- **Input data**
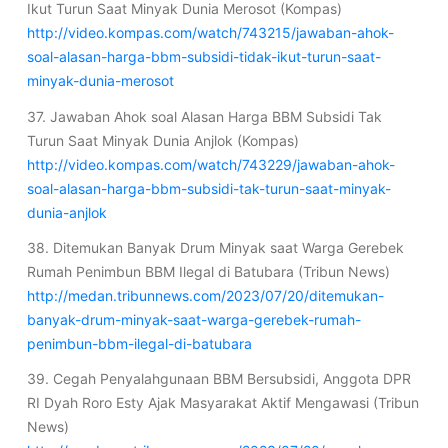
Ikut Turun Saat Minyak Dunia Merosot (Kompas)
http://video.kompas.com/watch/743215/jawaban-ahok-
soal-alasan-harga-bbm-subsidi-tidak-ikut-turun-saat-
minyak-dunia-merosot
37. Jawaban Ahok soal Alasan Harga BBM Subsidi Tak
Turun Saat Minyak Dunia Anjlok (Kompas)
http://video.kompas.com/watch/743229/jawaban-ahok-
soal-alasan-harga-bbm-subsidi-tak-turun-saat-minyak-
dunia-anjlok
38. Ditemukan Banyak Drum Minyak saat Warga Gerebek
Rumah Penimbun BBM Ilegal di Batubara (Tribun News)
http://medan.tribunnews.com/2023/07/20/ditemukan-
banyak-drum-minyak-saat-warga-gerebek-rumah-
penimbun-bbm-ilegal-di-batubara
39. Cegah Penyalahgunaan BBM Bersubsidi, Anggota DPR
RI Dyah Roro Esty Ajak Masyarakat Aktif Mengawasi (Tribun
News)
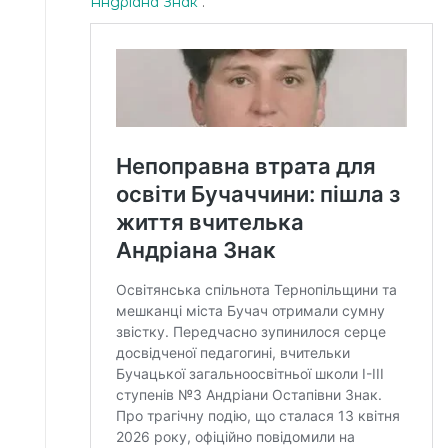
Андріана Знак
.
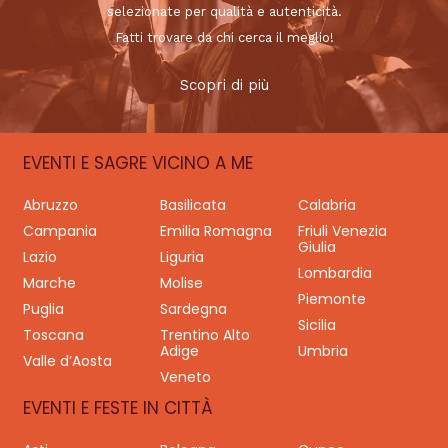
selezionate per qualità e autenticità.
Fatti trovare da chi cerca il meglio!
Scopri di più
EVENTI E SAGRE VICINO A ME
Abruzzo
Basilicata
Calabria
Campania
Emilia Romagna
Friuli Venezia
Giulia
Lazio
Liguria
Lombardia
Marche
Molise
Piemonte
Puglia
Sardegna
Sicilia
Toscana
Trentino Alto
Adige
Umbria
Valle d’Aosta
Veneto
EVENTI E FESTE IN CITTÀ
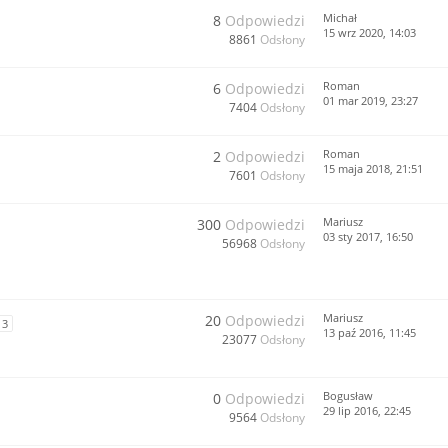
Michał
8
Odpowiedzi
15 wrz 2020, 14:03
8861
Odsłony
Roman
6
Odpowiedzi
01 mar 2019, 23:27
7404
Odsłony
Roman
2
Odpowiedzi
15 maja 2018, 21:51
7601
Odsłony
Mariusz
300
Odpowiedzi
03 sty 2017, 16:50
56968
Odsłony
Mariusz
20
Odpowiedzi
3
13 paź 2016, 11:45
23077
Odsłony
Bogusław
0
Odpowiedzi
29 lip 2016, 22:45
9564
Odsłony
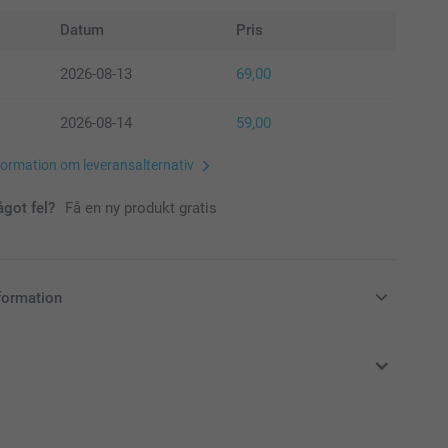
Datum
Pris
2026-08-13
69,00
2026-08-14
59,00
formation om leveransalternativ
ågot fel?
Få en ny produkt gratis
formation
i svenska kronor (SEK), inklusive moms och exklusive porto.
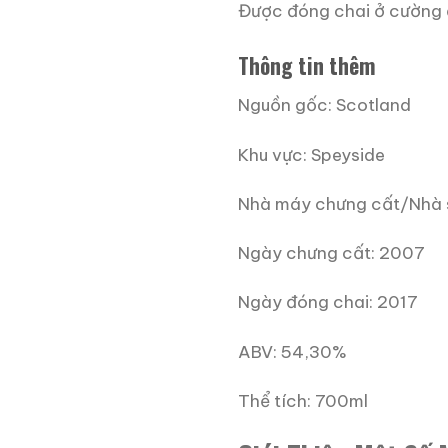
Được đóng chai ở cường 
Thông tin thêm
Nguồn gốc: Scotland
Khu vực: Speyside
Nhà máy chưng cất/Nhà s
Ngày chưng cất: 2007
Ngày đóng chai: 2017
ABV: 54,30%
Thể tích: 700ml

- **Task**
Transcribe exactly the lines from the one holding "01 mar 2019, 23:27" through the final line of the material above, both ends included; any pictures should be dropped.

- **Response to the exercise**
01 mar 2019, 23:27
7404
Odsłony
Roman
2
Odpowiedzi
15 maja 2018, 21:51
7601
Odsłony
Mariusz
300
Odpowiedzi
03 sty 2017, 16:50
56968
Odsłony
Mariusz
20
Odpowiedzi
3
13 paź 2016, 11:45
23077
Odsłony
Bogusław
0
Odpowiedzi
29 lip 2016, 22:45
9564
Odsłony
Datum
Pris
2026-08-13
69,00
2026-08-14
59,00
formation om leveransalternativ
ågot fel?
Få en ny produkt gratis
formation
i svenska kronor (SEK), inklusive moms och exklusive porto.
Được đóng chai ở cường 
Thông tin thêm
Nguồn gốc: Scotland
Khu vực: Speyside
Nhà máy chưng cất/Nhà s
Ngày chưng cất: 2007
Ngày đóng chai: 2017
ABV: 54,30%
Thể tích: 700ml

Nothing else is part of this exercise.